[Records from a collection]
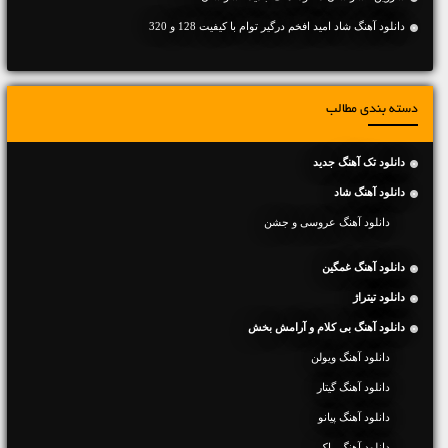
دانلود آهنگ شاد امید افخم درگیر توام با کیفیت 128 و 320
دسته بندی مطالب
دانلود تک آهنگ جدید
دانلود آهنگ شاد
دانلود آهنگ عروسی و جشن
دانلود آهنگ غمگین
دانلود تیتراژ
دانلود آهنگ بی کلام و آرامش بخش
دانلود آهنگ ویولن
دانلود آهنگ گیتار
دانلود آهنگ پیانو
دانلود آهنگ راک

Exercise objective:
In the records above, how many lines hold the string "آهنگ"? Respond with that number only.

Output for this task:
10